Todas as noites, várias equipas técnicas de rua, de diferentes instituições de solidariedade, calcorreiam as ruas da cidade à procura de pessoas em situação de sem-abrigo. Estendem-lhes a mão, conversam com elas, tentam ajudá-las a encontrar um novo caminho.

Acompanhámos a equipa da Comunidade Vida e Paz, que nem com o aparecimento da pandemia parou de trabalhar. Bem pelo contrário. As necessidades estão ainda mais acentuadas. 
 

Joana Viana, 28 anos, é técnica superior de serviço social da Comunidade Vida e Paz. Há cerca de 3 anos que integra a equipa que palmilha cada rua, cada esquina, cada canto da cidade, e vai ao encontro de pessoas em situação de sem-abrigo, abordando-as. Umas pedem ajuda, outras preferem ficar sós. “Tentamos perceber a situação em que se encontram, o porquê de estarem aqui e tentamos analisar quais são as possibilidades de resposta, de encaminhamento, à medida de cada um”.

A maioria dos casos, revela, são pessoas que estão em situação de sem-abrigo há muitos anos, o que dificulta um rápido estabelecimento de laços de confiança. Situações que exigem que as equipas percebam melhor porque é que as pessoas estão na rua, dando-lhes o apoio psicossocial, um acompanhamento de forma rotinada e indo ao encontro daquilo que verdadeiramente necessitam. 
 

Em Lisboa existem mais de 50 respostas no terreno, com o envolvimento de 21 parceiros, integradas no Plano Municipal para Pessoas em Situação de Sem-Abrigo, que tem um horizonte temporal até 2023. Este plano pretende dar resposta a cinco grandes eixos de intervenção: sinalização, emergência, transição, inserção e prevenção.

“Estamos a falar de respostas de alojamento como o housing first; respostas de equipas técnicas de rua, que são aquelas equipas que estão todos os dias no terreno com as pessoas que estão em situação sem-teto, respostas ao nível da empregabilidade, como o projeto ´É um restaurante´ ou ´Emprego Primeiro Porta Aberta´, que começou muito recentemente; e mais um exemplo, os NAL- Núcleos de Apoio Local. São espaços onde as pessoas, em vez de comerem na rua, podem tomar a sua refeição condignamente, sentadas à mesa e é o momento em que se consegue trabalhar as pessoas de outra forma. São muitas respostas transversais. A câmara tem feito, nos últimos anos, um investimento muito forte nesta área”, explica Paulo Santos, coordenador da equipa de projeto do Plano Municipal para Pessoas em Situação de Sem-Abrigo 2019-2023 (EPPMPSSA).

Há três semanas, acompanhámos um jovem que tinha chegado à rua há alguns dias e que demorou cerca de três semanas a ser colocado num albergue. É muito compensador ver que uma pessoa que há dois anos estava na Universidade em Beja, a estudar Agronomia e que chegou à rua, conseguiu sair. Nós continuamos a acompanhá-lo, para garantir que não seja só tirá-lo da rua e consiga ter um futuro à sua frente, que o dignifique e lhe traga felicidade”. 
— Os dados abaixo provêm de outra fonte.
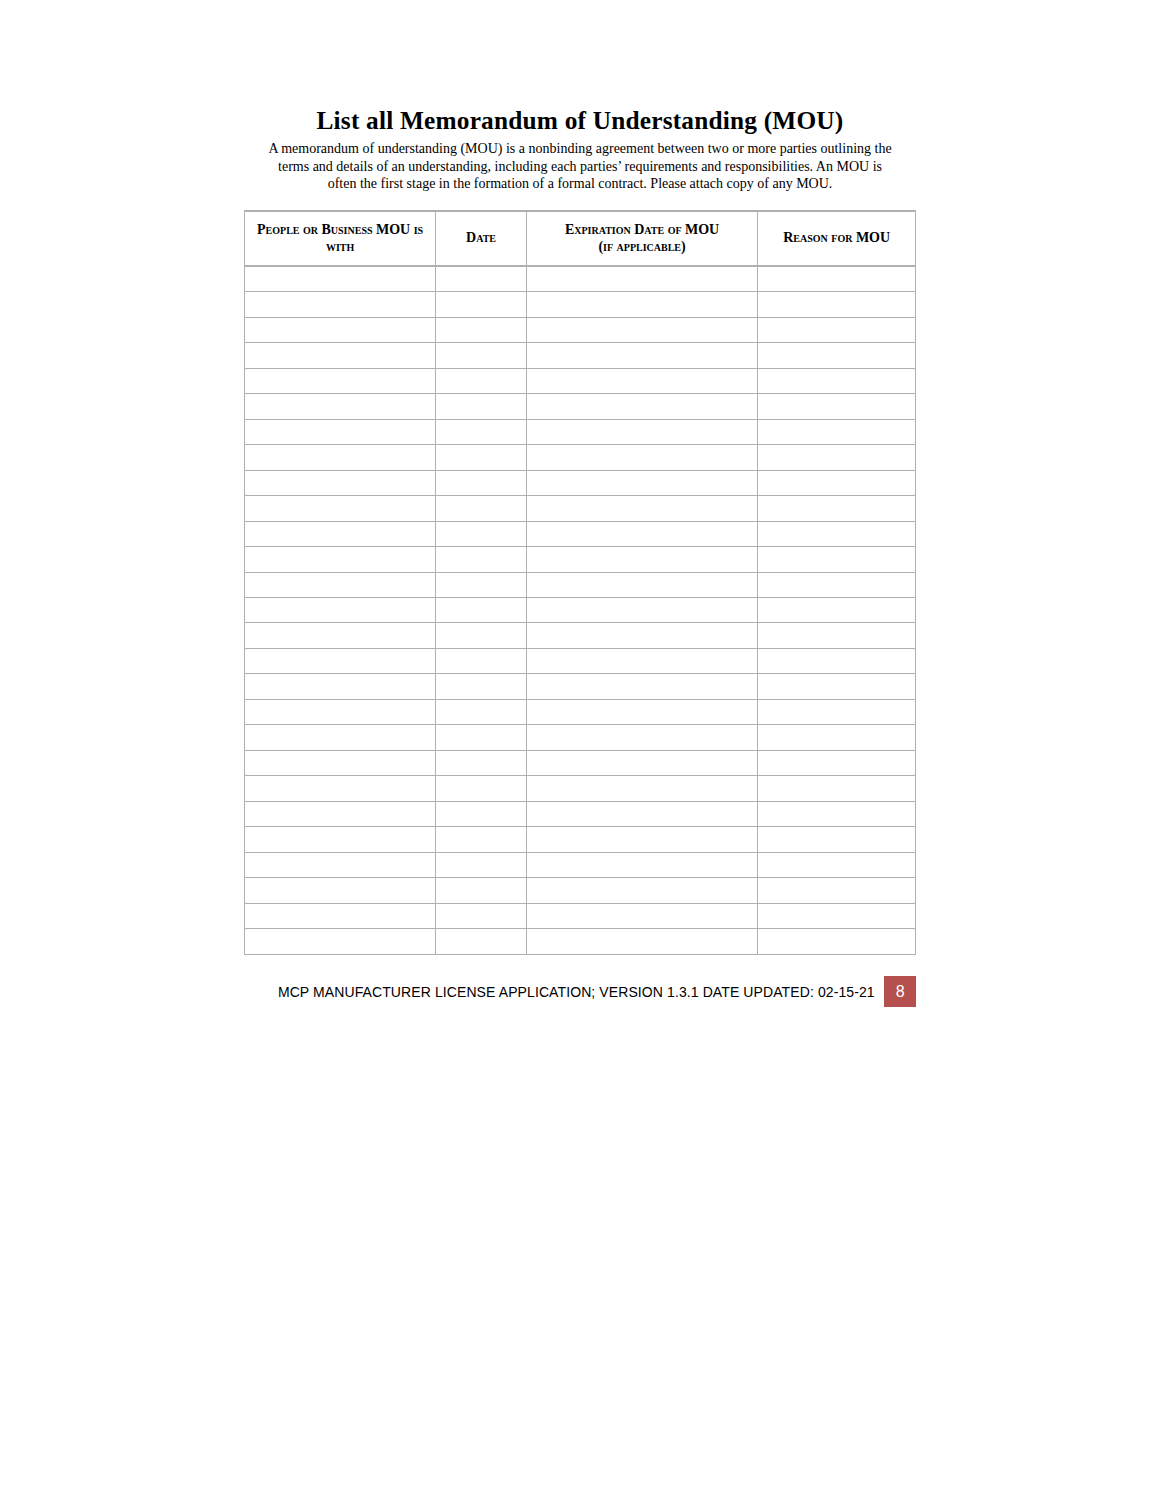List all Memorandum of Understanding (MOU)
A memorandum of understanding (MOU) is a nonbinding agreement between two or more parties outlining the terms and details of an understanding, including each parties’ requirements and responsibilities. An MOU is often the first stage in the formation of a formal contract. Please attach copy of any MOU.
| People or Business MOU is with | Date | Expiration Date of MOU (if applicable) | Reason for MOU |
| --- | --- | --- | --- |
MCP MANUFACTURER LICENSE APPLICATION; VERSION 1.3.1 DATE UPDATED: 02-15-21
8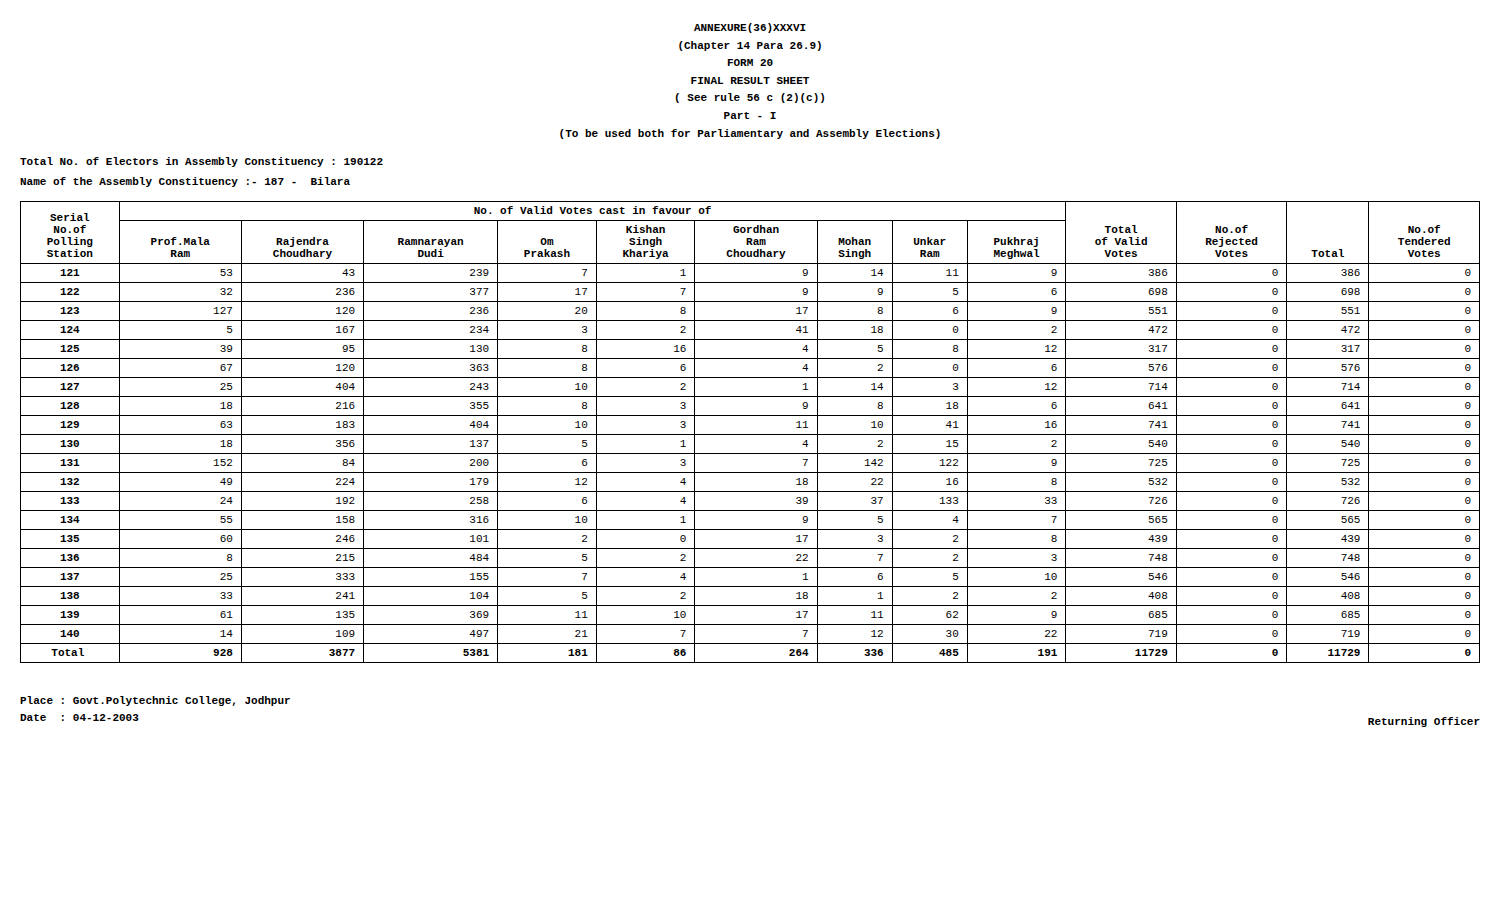ANNEXURE(36)XXXVI
(Chapter 14 Para 26.9)
FORM 20
FINAL RESULT SHEET
( See rule 56 c (2)(c))
Part - I
(To be used both for Parliamentary and Assembly Elections)
Total No. of Electors in Assembly Constituency : 190122
Name of the Assembly Constituency :- 187 - Bilara
| Serial No.of Polling Station | No. of Valid Votes cast in favour of | Total of Valid Votes | No.of Rejected Votes | Total | No.of Tendered Votes |
| --- | --- | --- | --- | --- | --- |
| Prof.Mala Ram | Rajendra Choudhary | Ramnarayan Dudi | Om Prakash | Kishan Singh Khariya | Gordhan Ram Choudhary | Mohan Singh | Unkar Ram | Pukhraj Meghwal |
| 121 | 53 | 43 | 239 | 7 | 1 | 9 | 14 | 11 | 9 | 386 | 0 | 386 | 0 |
| 122 | 32 | 236 | 377 | 17 | 7 | 9 | 9 | 5 | 6 | 698 | 0 | 698 | 0 |
| 123 | 127 | 120 | 236 | 20 | 8 | 17 | 8 | 6 | 9 | 551 | 0 | 551 | 0 |
| 124 | 5 | 167 | 234 | 3 | 2 | 41 | 18 | 0 | 2 | 472 | 0 | 472 | 0 |
| 125 | 39 | 95 | 130 | 8 | 16 | 4 | 5 | 8 | 12 | 317 | 0 | 317 | 0 |
| 126 | 67 | 120 | 363 | 8 | 6 | 4 | 2 | 0 | 6 | 576 | 0 | 576 | 0 |
| 127 | 25 | 404 | 243 | 10 | 2 | 1 | 14 | 3 | 12 | 714 | 0 | 714 | 0 |
| 128 | 18 | 216 | 355 | 8 | 3 | 9 | 8 | 18 | 6 | 641 | 0 | 641 | 0 |
| 129 | 63 | 183 | 404 | 10 | 3 | 11 | 10 | 41 | 16 | 741 | 0 | 741 | 0 |
| 130 | 18 | 356 | 137 | 5 | 1 | 4 | 2 | 15 | 2 | 540 | 0 | 540 | 0 |
| 131 | 152 | 84 | 200 | 6 | 3 | 7 | 142 | 122 | 9 | 725 | 0 | 725 | 0 |
| 132 | 49 | 224 | 179 | 12 | 4 | 18 | 22 | 16 | 8 | 532 | 0 | 532 | 0 |
| 133 | 24 | 192 | 258 | 6 | 4 | 39 | 37 | 133 | 33 | 726 | 0 | 726 | 0 |
| 134 | 55 | 158 | 316 | 10 | 1 | 9 | 5 | 4 | 7 | 565 | 0 | 565 | 0 |
| 135 | 60 | 246 | 101 | 2 | 0 | 17 | 3 | 2 | 8 | 439 | 0 | 439 | 0 |
| 136 | 8 | 215 | 484 | 5 | 2 | 22 | 7 | 2 | 3 | 748 | 0 | 748 | 0 |
| 137 | 25 | 333 | 155 | 7 | 4 | 1 | 6 | 5 | 10 | 546 | 0 | 546 | 0 |
| 138 | 33 | 241 | 104 | 5 | 2 | 18 | 1 | 2 | 2 | 408 | 0 | 408 | 0 |
| 139 | 61 | 135 | 369 | 11 | 10 | 17 | 11 | 62 | 9 | 685 | 0 | 685 | 0 |
| 140 | 14 | 109 | 497 | 21 | 7 | 7 | 12 | 30 | 22 | 719 | 0 | 719 | 0 |
| Total | 928 | 3877 | 5381 | 181 | 86 | 264 | 336 | 485 | 191 | 11729 | 0 | 11729 | 0 |
Place : Govt.Polytechnic College, Jodhpur
Date : 04-12-2003
Returning Officer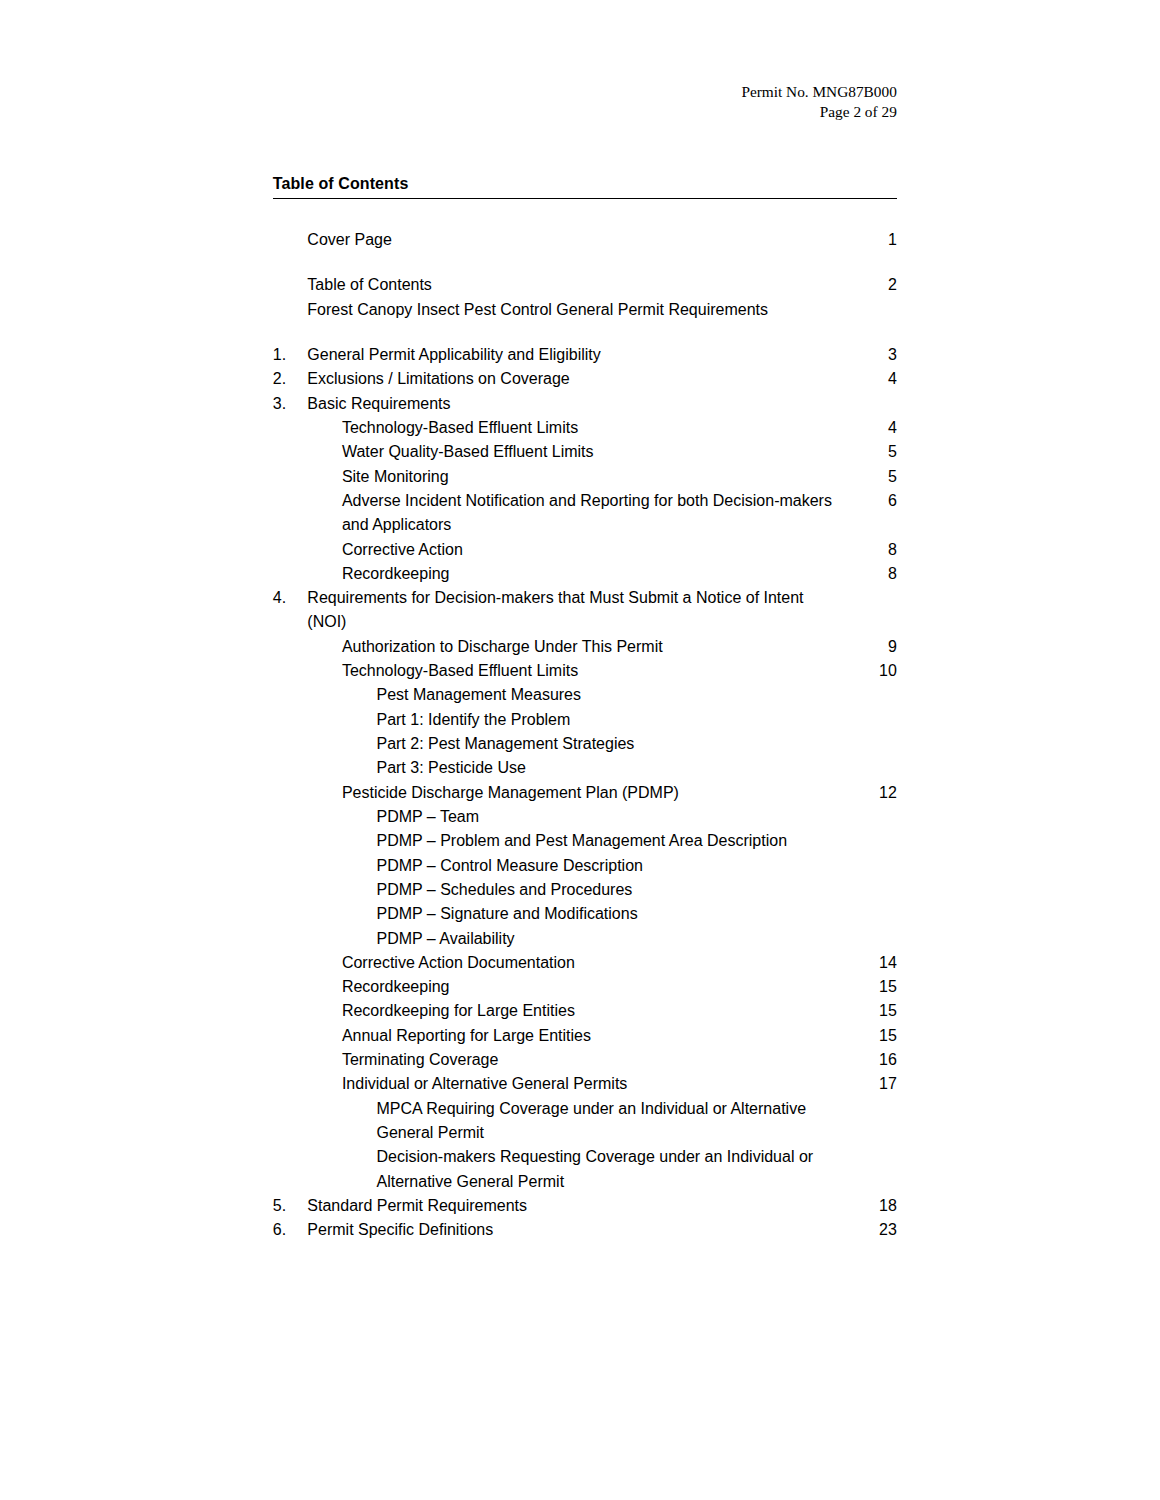Permit No. MNG87B000
Page 2 of 29
Table of Contents
| | Cover Page | 1 |
| | Table of Contents | 2 |
| | Forest Canopy Insect Pest Control General Permit Requirements | |
| 1. | General Permit Applicability and Eligibility | 3 |
| 2. | Exclusions / Limitations on Coverage | 4 |
| 3. | Basic Requirements | |
| | Technology-Based Effluent Limits | 4 |
| | Water Quality-Based Effluent Limits | 5 |
| | Site Monitoring | 5 |
| | Adverse Incident Notification and Reporting for both Decision-makers and Applicators | 6 |
| | Corrective Action | 8 |
| | Recordkeeping | 8 |
| 4. | Requirements for Decision-makers that Must Submit a Notice of Intent (NOI) | |
| | Authorization to Discharge Under This Permit | 9 |
| | Technology-Based Effluent Limits | 10 |
| | Pest Management Measures | |
| | Part 1: Identify the Problem | |
| | Part 2: Pest Management Strategies | |
| | Part 3: Pesticide Use | |
| | Pesticide Discharge Management Plan (PDMP) | 12 |
| | PDMP – Team | |
| | PDMP – Problem and Pest Management Area Description | |
| | PDMP – Control Measure Description | |
| | PDMP – Schedules and Procedures | |
| | PDMP – Signature and Modifications | |
| | PDMP – Availability | |
| | Corrective Action Documentation | 14 |
| | Recordkeeping | 15 |
| | Recordkeeping for Large Entities | 15 |
| | Annual Reporting for Large Entities | 15 |
| | Terminating Coverage | 16 |
| | Individual or Alternative General Permits | 17 |
| | MPCA Requiring Coverage under an Individual or Alternative General Permit | |
| | Decision-makers Requesting Coverage under an Individual or Alternative General Permit | |
| 5. | Standard Permit Requirements | 18 |
| 6. | Permit Specific Definitions | 23 |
Alfredo Martins, Comunidade Vida e Paz
 

Equipas Técnicas de Rua

Atualmente existem cinco equipas técnicas de rua, distribuídas por quatro grandes áreas da cidade de Lisboa, e que são responsáveis pelo apoio psicossocial e médico. São todas parceiras e financiadas pela Câmara Municipal de Lisboa: CRESCER – Associação de Intervenção Comunitária; Comunidade Vida e Paz; AVA - Associação Vida Autónoma; VITAE – Associação de solidariedade e Desenvolvimento Internacional e a Associação Médicos do Mundo, que oferece uma cobertura territorial de toda a cidade em termos de cuidados básicos de saúde das pessoas.

Os números oficiais (dados de 2019) revelam que em Lisboa, antes da pandemia Covid-19, cerca de 2 mil pessoas estavam em situação de sem casa e 400 pessoas sem-teto.

Housing First | Casa Primeiro

É um projeto criado há cerca de oito anos, em que as pessoas são integradas em habitações, na sua maioria individuais, e são acompanhadas por técnicos que os ensinam a gerir uma casa, tendo em vista a sua integração social. “A pessoa primeiro tem acesso à casa e é acompanhada todas as semanas por uma equipa com competências para isso, que vai ganhar a confiança e depois trabalhar as outras áreas. É uma resposta que tem tido muito sucesso para aquelas pessoas que estão 10, 15, ou mais anos na rua, que nunca aceitaram nenhuma resposta tipificada e têm estado a aderir àquilo que é o modelo Housing First”, esclarece Paulo Santos. “Vou dar um exemplo prático. A equipa da Comunidade Vida e Paz, que estamos a acompanhar, se está com alguém na rua e identifica que esta pessoa muito provavelmente se enquadraria na resposta Housing First, faz a sinalização a uma outra equipa que gere esse programa. Essa equipa agenda uma entrevista com essa pessoa, faz a sua avaliação e depois é integrada dentro projeto”, explica. 

 


No primeiro ano de plano municipal, o investimento autárquico foi superior a 4 milhões de euros, sendo grande parte associado às respostas de alojamento, como por exemplo, o Housing First.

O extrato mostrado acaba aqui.